A thinker is a sovereign individual who consciously values the natural rights of thinkers.

The School of Thinking supports the natural rights of thinkers. Here is a first draft of ten thinkers rights which are supported by the School of Thinking.

Please consider these ten rights and post your own comments or suggestions below. Thanks.

The Universal Declaration of Thinkers Rights

1. As thinkers, we have the right to use thinking in a quiet and confident manner.

2. As thinkers, we have the right to have pride in our thinking skill.

3. As thinkers, we have the right to use that skill and to consider a “thinking reaction” rather than a reaction based on emotion or experience alone. The thinking might make use of experience and emotion, but these would be part of the thinking instead of controlling it.

4. A thinker has the right to escape from current views of situations and to search for much better views of situations.

5. A thinker has the universal right to be wrong.

6. A thinker does not have to defend a point of view at all costs. There is the right to see other points of view and the right to design a much better decision.

7. A thinker has the right to acquire wisdom or to seek it out wherever it may be found. Wisdom is quite distinct from the sort of cleverness that is taught in school. Cleverness may be useful for dealing with set puzzles or defending local truths but wisdom is required for designing a safer future.

8. A thinker has the right to get on with his or her own work and to get along with other thinkers and if things go wrong a thinker has the right to think things through and to fix them without creating a fuss.

9. A thinker has the right to spell out the factors involved in a situation and also the reasons behind a decision.

10. Above all, a thinker has the right to be asked to think about something, to focus thinking in a deliberate manner upon any subject. Thinking can be used as a tool by the thinker at will. The use of this tool can be enjoyable whatever the outcome. This applied thinking is practical—the sort of thinking that is required to get things done.

– This draft is adapted from the Learn-To-Think Coursebook and Instructors Manual © 1982 Edward de Bono and Michael Hewitt-Gleeson, Capra New USA.

6 thoughts on ҉ۢ WHAT IS A THINKER?

  1. I’m thinking right now. Thinkers Rights seems Wrong. The word Rights invites an opposition. Someone who would deny that Right. So what? They can’t stop it.
    Some of the best ever thinking has been done in classes, board rooms and prisons where it might be said the thinker had No Right.
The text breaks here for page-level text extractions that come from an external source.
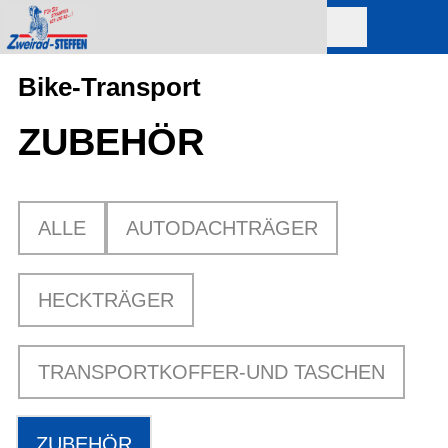
Bike-Transport
ZUBEHÖR
ALLE
AUTODACHTRÄGER
HECKTRÄGER
TRANSPORTKOFFER-UND TASCHEN
ZUBEHÖR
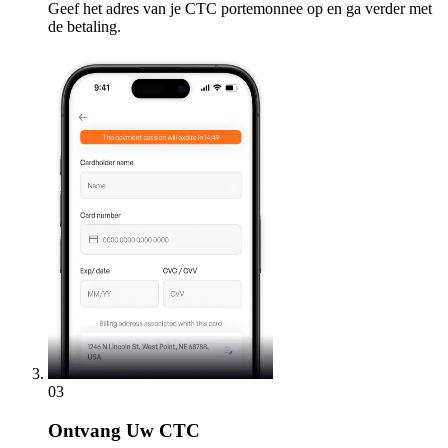
Geef het adres van je CTC portemonnee op en ga verder met
de betaling.
03
Ontvang
Uw CTC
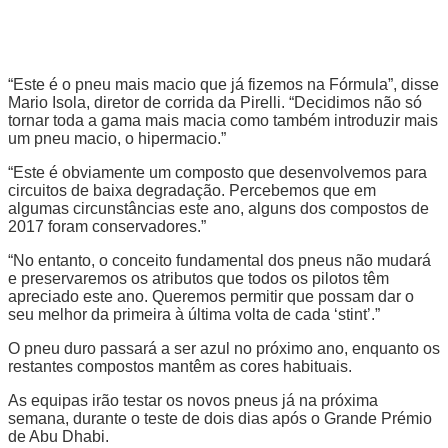
“Este é o pneu mais macio que já fizemos na Fórmula”, disse
Mario Isola, diretor de corrida da Pirelli. “Decidimos não só
tornar toda a gama mais macia como também introduzir mais
um pneu macio, o hipermacio.”
“Este é obviamente um composto que desenvolvemos para
circuitos de baixa degradação. Percebemos que em
algumas circunstâncias este ano, alguns dos compostos de
2017 foram conservadores.”
“No entanto, o conceito fundamental dos pneus não mudará
e preservaremos os atributos que todos os pilotos têm
apreciado este ano. Queremos permitir que possam dar o
seu melhor da primeira à última volta de cada ‘stint’.”
O pneu duro passará a ser azul no próximo ano, enquanto os
restantes compostos mantêm as cores habituais.
As equipas irão testar os novos pneus já na próxima
semana, durante o teste de dois dias após o Grande Prémio
de Abu Dhabi.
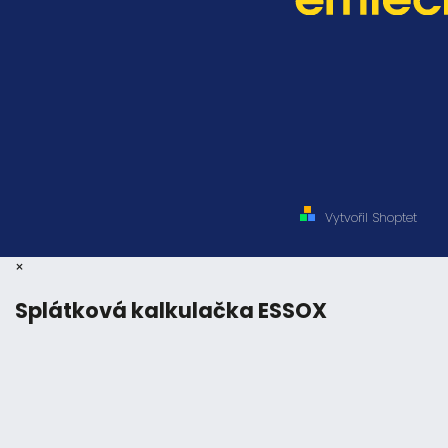
Vytvořil Shoptet
×
Splátková kalkulačka ESSOX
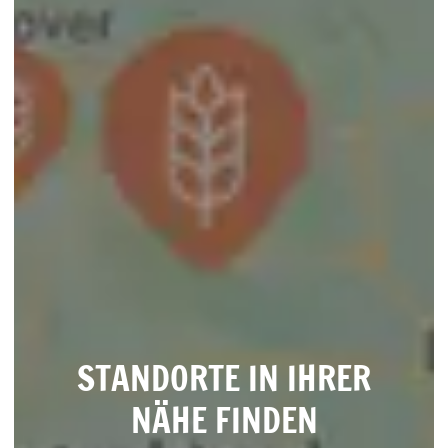
STANDORTE IN IHRER
NÄHE FINDEN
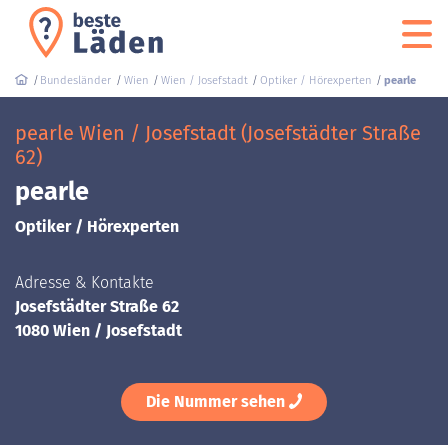
Bundesländer
Wien
Wien / Josefstadt
Optiker / Hörexperten
pearle
pearle Wien / Josefstadt (Josefstädter Straße
62)
pearle
Optiker / Hörexperten
Adresse & Kontakte
Josefstädter Straße 62
1080 Wien / Josefstadt
Die Nummer sehen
The Thinker does it anyway, AND, the losers generally are those who would deny The Right. The Thinker goes somewhere new, and with his thoughts too. I agree with the principles of the proposed Declaration but the word Rights is troubling me.

    As an example of My Thinking on this subject — take numbers 1,2,3 and 4 and substitute the words “have the right” with one word, such as “should” or “must”.
    By the way this is just my “thinking” at the moment, not in concrete.

    As you can see as you read, I don’t think Rights comes into it, it will happen any’ow.

  2. This list is a good start, and I hope it provokes many responses. Here are some of mine:
    There seems to be something missing in this list. “Rights” imply responsibilities, which brings in the need for personal integrity. I would add a more fundamental right to this list: the right to creatively implement thoughts in a responsible way.

    Another observation; there seems to be an undercurrent of dogmatism in this list. Perhaps #5 could be rephrased: “…to admit that he/she is wrong when confronted with sound contradictory evidence.” In the original wording, i asked myself “why would anyone deliberately choose to be wrong?

    A final thought; another fundamental right relating to thinking should be to acknowledge the source of thinking; this could be identified as “creativity”. This could be phrased “to value and nurture our inherent genius and creativity which is the foundation of thought”

  3. I particularly liked #3 – a response based on thinking rather than an emotional defensive response. Encouraging you pointed out the difference between knowledge and wisdom, higher education needs to pick up on this point also. Good luck SOT

  4. Nice summary of the first 10 Thinking Skills. The difference between cleverness and wisdom is most freeing. I so appreciate the right to be asked to think about specific things. All the best.

  5. “The Universal Declaration of Thinkers Rights”
    PS. Do not give up on your dreams, the world needs them!